Beyond endorsements: Scrutinizing Tharman Shanmugaratnam’s political track record

by Teo Soh Lung

I would like to respond to Professor Tommy Koh’s endorsement of former People’s Action Party (PAP) politician, Mr Tharman Shanmugaratnam as president.

While I agree that Mr Shanmugaratnam believes in multiculturalism and has consistently won the Jurong GRC with a greater majority than our prime minister, I do not think he has the moral courage and is so independent as to speak his mind on crucial issues that affect Singaporeans, especially our young people.

I say this because throughout his decades of service as a member of parliament and then as a minister, he has not attempted or has failed to persuade his colleagues not to pass laws that do great harm to the people and damage Singapore’s image in the world.

He did not object to the passing of the following oppressive laws:

1. Public Order Act which makes it an offence for one person to hold a piece of cardboard with the Smiley symbol. Many young people have gone to jail because of this law.

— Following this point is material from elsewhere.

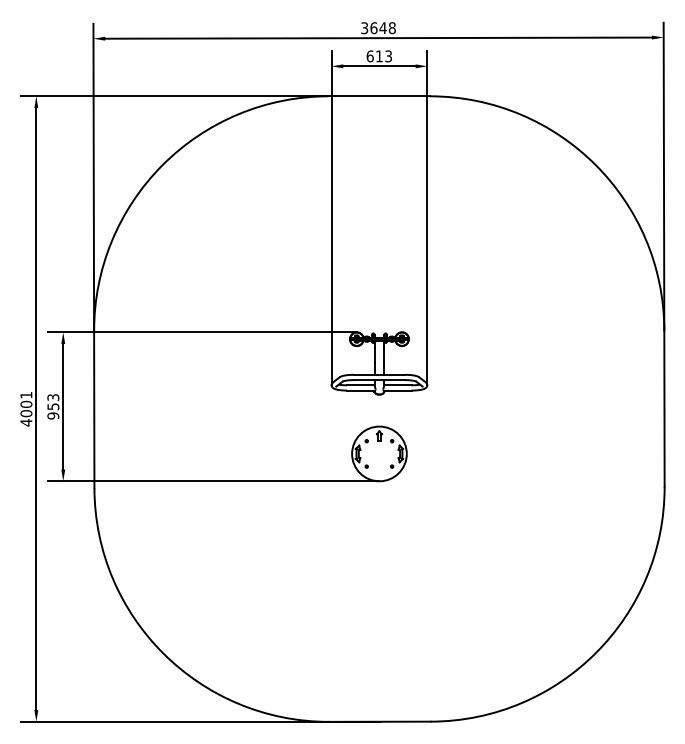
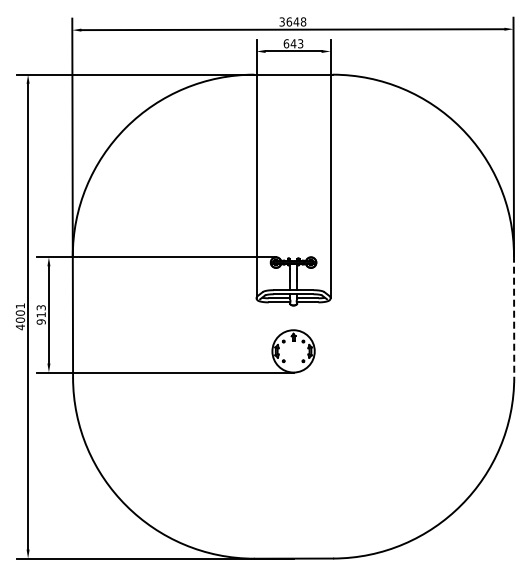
text: (379, 56) -> (293, 43), 613 -> 643
text: (52, 406) -> (40, 314), 953 -> 913
line: (664, 408) -> (514, 316), solid -> dashed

2. The Administration of Justice (Protection) Act which lowers the burden of proof in favour of the prosecution for contempt of court cases. Many young people have been charged and convicted under this law.

3. POFMA or Protection from Online Falsehoods and Manipulation Act, which gravely restricts our freedom of speech and expression. Many people and political parties have suffered under this law.

4. Foreign Interference (Countermeasures) Act 2021, which instils fear among civil society.

5. Amendment to the Constitution of the Republic of Singapore Act which requires a candidate to be a CEO of one company with a shareholders’ equity of S$500m. This requirement has prevented Mr George Goh from qualifying as a candidate, and I am sure has prevented many good people from contesting this election.

6. Various government policies that cause hardship to people.

As minister for finance, Mr Shanmugaratnam did not exempt essential goods from Goods & Service Tax (GST). This has a grave effect on poor people.

This list is not exhaustive.

Throughout his years in government, Mr Shanmugaratnam, as part of the cabinet, has not granted a single clemency petition. Petitions that were sent to him were not even acknowledged.

I am not saying that he is the only one who does not acknowledge letters. Other members of parliament and ministers too do not acknowledge receipt of letters that they do not like to read. This applies to President Halimah too.

I have no doubt that Mr Shanmugaratnam will be a good diplomat and may render Mr Vivian Balakrishnan redundant. He will bring prestige to the PAP government. But bringing prestige to the PAP government should not be his priority. He has to take care of the people, even those who do not agree with the government.

Mr Shanmugaratnam definitely knows how to keep our national reserves. But does he know how to spend it, especially for senior citizens who today are still toiling away in coffee shops, hawkers’ centres and our public toilets?

Visitors to Singapore are always shocked that our elderly are not taken care of. This is bad publicity for Singapore. He has to remember that our seniors made great sacrifices. A large part of our national reserves comprises land and properties acquired at drastically below market value under the Land Acquisition Act, which was passed soon after Singapore attained independence in 1965.

Finally, Mr Shanmugaratnam has not made any attempt to voice objection to laws that permit detention without trial.

His friends who were detained without trial in 1987 have been struggling to clear their names for decades. If he is elected as president, will he be able to right the wrongs done to them and to so many others who suffer under obnoxious and oppressive laws?

Will he instruct the PAP government to convene Commissions of Inquiry to investigate the wrongs done to people of various generations before they move on to the next world?